### Information provided
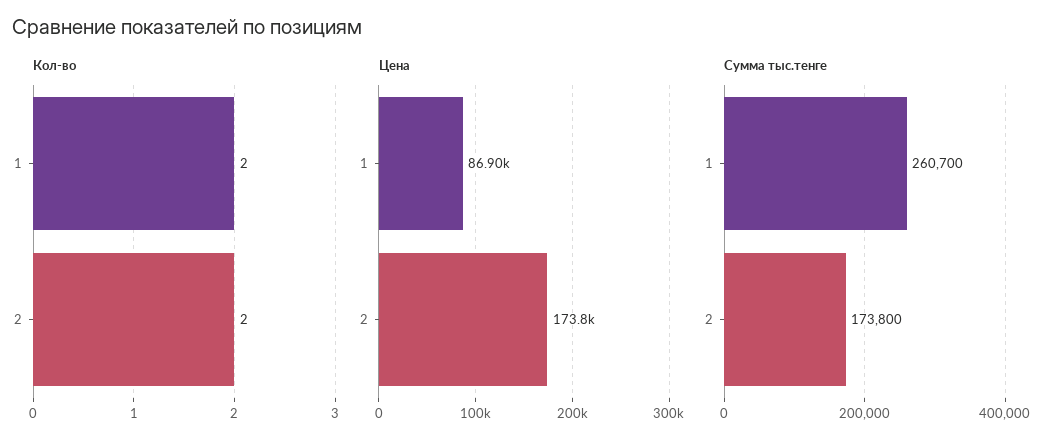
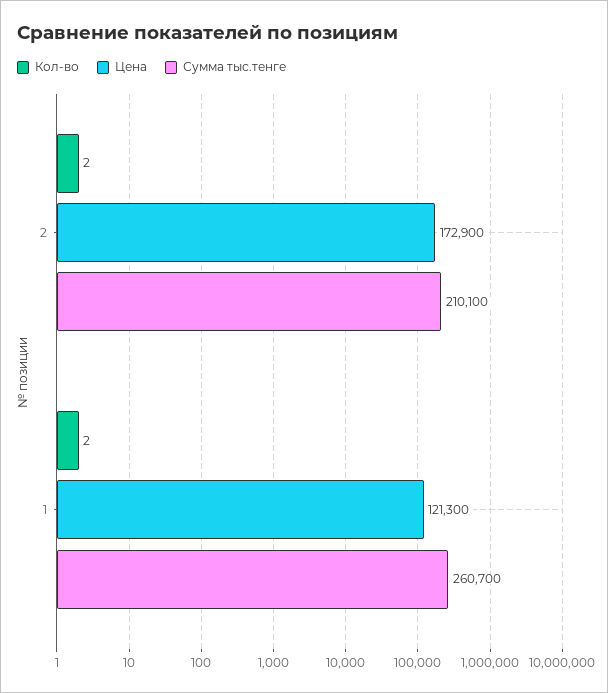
Цена, 1: 86900 -> 121300
Цена, 2: 173800 -> 172900
Сумма тыс.тенге, 2: 173800 -> 210100

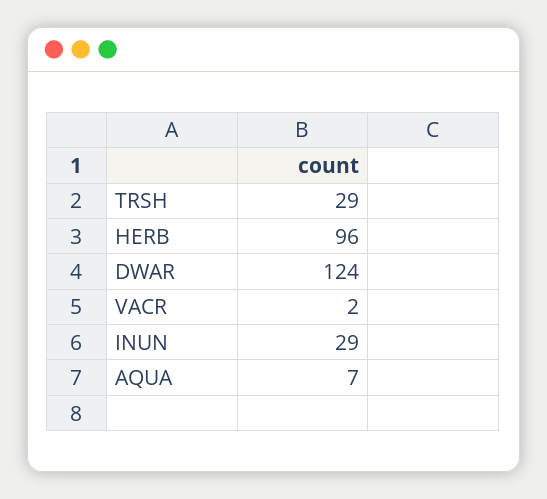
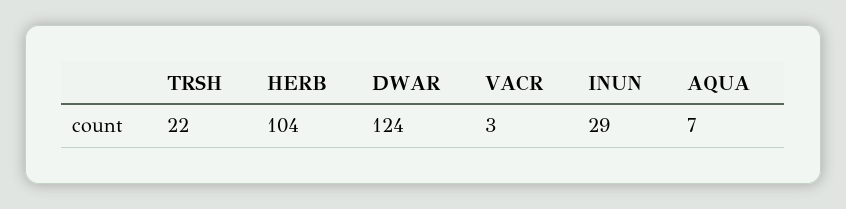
TRSH: 29 -> 22
HERB: 96 -> 104
VACR: 2 -> 3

### What the exercise asks
Considering the records above, state how many lines contain the word "Цена", with nothing else in your reply.

### Solution to the problem
2